* WORK REQUIRED
Copy each line below that has "output".

* EXTRACTED RECORDS
==================================================

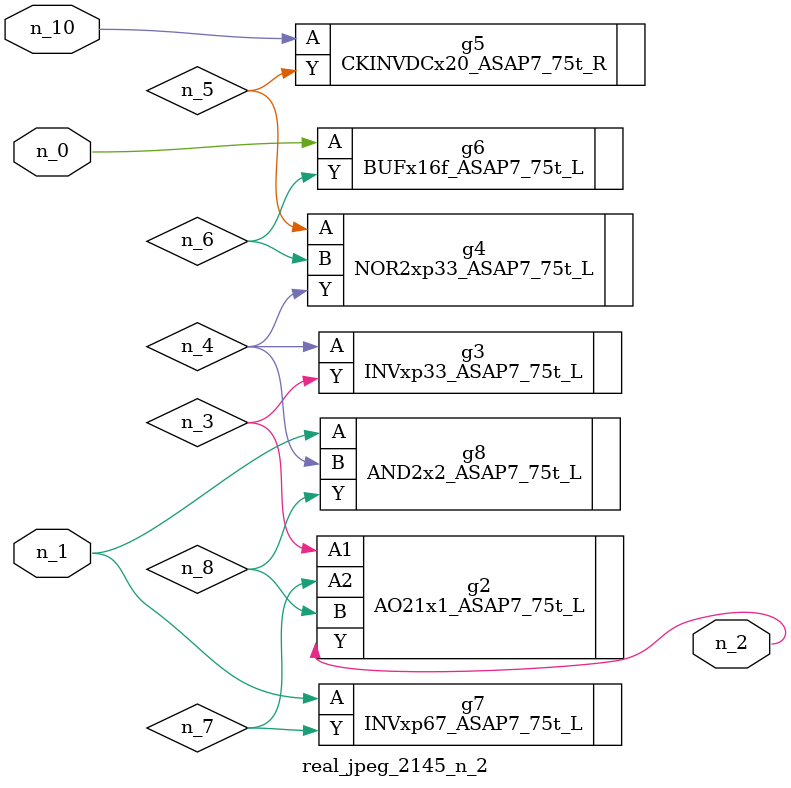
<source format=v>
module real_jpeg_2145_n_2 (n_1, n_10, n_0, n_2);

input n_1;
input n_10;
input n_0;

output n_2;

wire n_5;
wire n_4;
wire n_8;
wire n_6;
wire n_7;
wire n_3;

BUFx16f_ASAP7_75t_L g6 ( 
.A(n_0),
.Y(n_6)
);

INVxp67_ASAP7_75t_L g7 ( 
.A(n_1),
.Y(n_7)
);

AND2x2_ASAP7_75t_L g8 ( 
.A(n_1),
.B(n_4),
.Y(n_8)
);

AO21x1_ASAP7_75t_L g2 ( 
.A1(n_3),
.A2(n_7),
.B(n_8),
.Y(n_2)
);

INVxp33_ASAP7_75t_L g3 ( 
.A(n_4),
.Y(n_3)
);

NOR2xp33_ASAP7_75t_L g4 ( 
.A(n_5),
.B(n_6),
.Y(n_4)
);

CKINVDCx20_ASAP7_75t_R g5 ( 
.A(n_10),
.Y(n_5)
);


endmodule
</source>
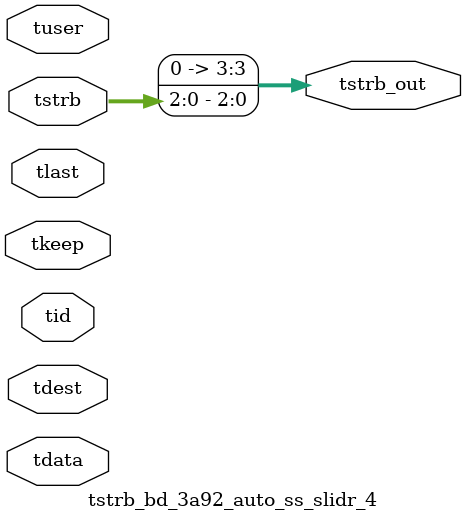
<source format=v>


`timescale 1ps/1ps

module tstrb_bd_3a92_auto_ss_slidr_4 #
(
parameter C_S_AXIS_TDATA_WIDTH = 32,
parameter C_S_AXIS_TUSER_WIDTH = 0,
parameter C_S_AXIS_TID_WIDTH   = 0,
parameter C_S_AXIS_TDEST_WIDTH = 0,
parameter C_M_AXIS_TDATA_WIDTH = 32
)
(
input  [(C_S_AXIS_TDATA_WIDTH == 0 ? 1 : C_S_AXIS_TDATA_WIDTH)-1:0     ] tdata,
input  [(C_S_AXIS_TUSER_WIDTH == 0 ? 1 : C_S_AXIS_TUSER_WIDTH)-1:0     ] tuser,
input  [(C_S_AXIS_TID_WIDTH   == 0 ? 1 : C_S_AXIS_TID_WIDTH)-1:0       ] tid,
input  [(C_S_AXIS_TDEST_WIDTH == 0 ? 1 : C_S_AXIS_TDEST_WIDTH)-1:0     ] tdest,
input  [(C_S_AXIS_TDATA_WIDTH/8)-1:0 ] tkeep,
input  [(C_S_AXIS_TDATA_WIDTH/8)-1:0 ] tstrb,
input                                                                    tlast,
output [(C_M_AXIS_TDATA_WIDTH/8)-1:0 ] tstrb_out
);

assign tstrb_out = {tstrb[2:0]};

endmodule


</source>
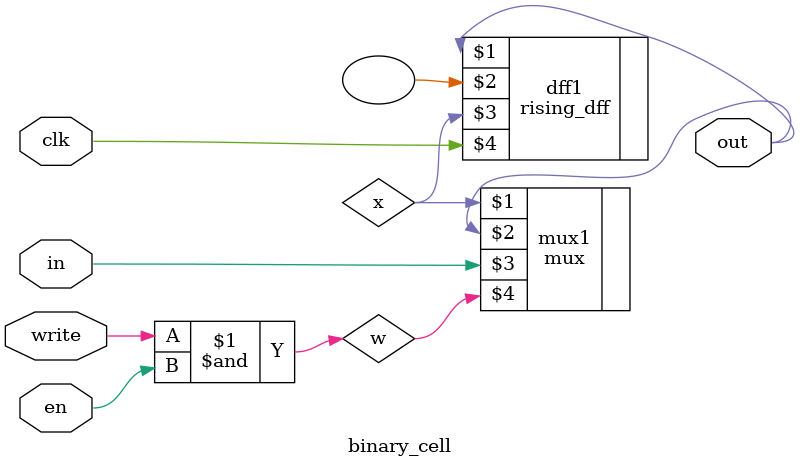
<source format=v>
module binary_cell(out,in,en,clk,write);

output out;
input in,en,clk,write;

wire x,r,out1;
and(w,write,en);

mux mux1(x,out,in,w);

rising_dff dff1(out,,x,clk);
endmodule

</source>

==================================================

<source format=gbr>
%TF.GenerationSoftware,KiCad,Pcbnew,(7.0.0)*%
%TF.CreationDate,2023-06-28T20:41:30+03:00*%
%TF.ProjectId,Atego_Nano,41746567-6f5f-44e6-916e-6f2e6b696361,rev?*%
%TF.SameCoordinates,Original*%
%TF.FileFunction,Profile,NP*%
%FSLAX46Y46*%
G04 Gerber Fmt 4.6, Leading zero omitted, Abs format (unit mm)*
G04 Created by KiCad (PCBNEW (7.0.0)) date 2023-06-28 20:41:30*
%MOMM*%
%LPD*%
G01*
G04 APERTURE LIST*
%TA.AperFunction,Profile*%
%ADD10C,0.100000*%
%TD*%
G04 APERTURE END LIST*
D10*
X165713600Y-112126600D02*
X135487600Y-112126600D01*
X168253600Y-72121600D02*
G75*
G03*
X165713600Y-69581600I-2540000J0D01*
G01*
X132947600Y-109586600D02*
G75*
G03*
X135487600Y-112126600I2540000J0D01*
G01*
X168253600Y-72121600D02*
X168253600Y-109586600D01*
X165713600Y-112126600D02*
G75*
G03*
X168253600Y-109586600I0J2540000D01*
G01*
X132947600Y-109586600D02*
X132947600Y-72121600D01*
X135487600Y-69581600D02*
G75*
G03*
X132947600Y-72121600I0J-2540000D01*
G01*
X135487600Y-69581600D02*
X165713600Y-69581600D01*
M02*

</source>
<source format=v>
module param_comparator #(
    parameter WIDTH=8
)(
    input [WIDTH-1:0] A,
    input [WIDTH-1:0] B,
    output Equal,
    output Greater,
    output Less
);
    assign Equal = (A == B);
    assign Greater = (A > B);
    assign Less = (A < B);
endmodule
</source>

==================================================

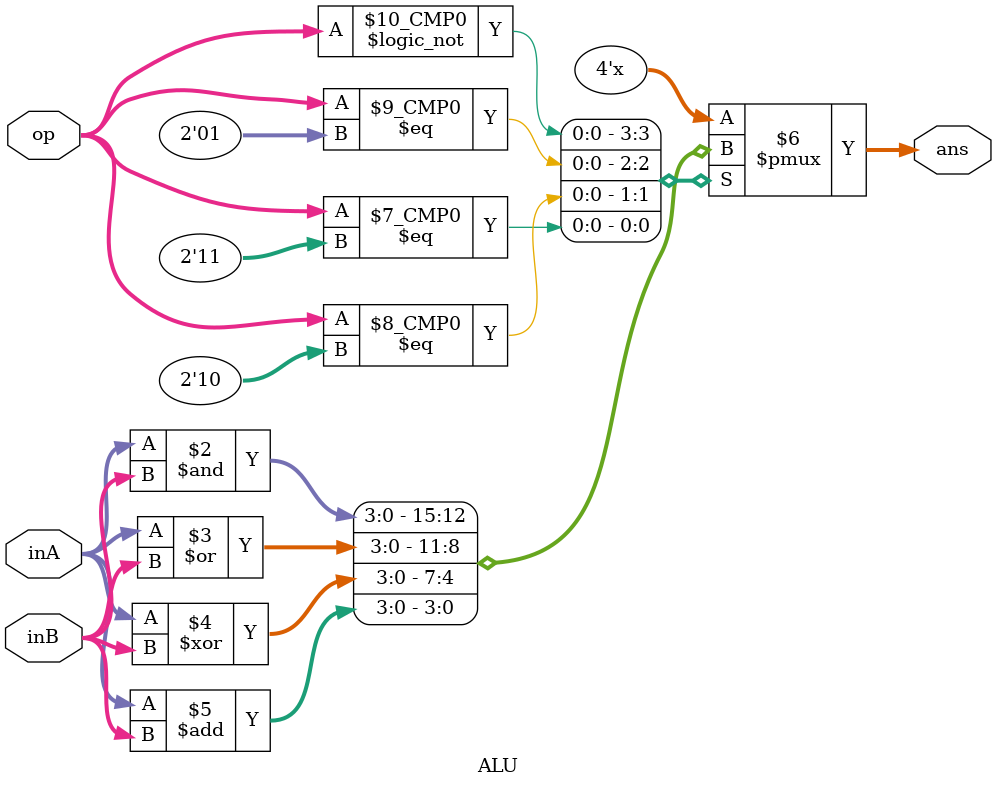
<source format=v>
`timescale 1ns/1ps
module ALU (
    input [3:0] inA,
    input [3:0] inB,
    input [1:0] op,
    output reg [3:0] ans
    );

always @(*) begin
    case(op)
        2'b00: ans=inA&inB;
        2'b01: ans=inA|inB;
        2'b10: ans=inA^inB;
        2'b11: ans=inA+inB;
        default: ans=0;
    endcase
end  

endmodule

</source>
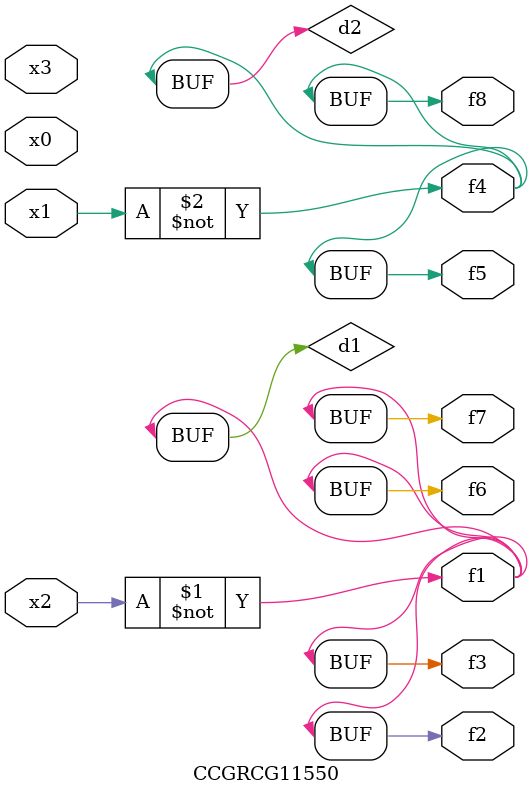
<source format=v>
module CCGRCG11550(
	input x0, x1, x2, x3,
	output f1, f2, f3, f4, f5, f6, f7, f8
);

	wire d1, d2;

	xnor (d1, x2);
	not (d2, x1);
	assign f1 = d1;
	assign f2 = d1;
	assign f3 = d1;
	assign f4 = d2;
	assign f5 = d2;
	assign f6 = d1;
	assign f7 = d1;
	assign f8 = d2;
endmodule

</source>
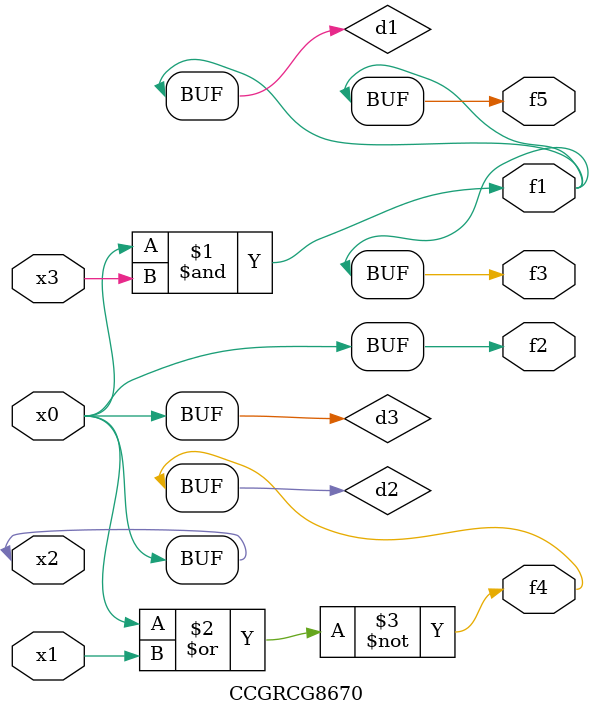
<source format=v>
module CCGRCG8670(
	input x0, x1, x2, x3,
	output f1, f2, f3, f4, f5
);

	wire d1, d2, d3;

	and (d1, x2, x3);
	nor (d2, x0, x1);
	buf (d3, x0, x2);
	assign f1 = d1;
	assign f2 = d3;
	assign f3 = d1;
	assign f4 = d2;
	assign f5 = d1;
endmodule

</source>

==================================================

* WORKED SOLUTION
output n_2;
output [(C_M_AXIS_TDATA_WIDTH/8)-1:0 ] tstrb_out
output out;
    output Equal,
    output Greater,
    output Less
    output reg [3:0] ans
	output f1, f2, f3, f4, f5, f6, f7, f8
	output f1, f2, f3, f4, f5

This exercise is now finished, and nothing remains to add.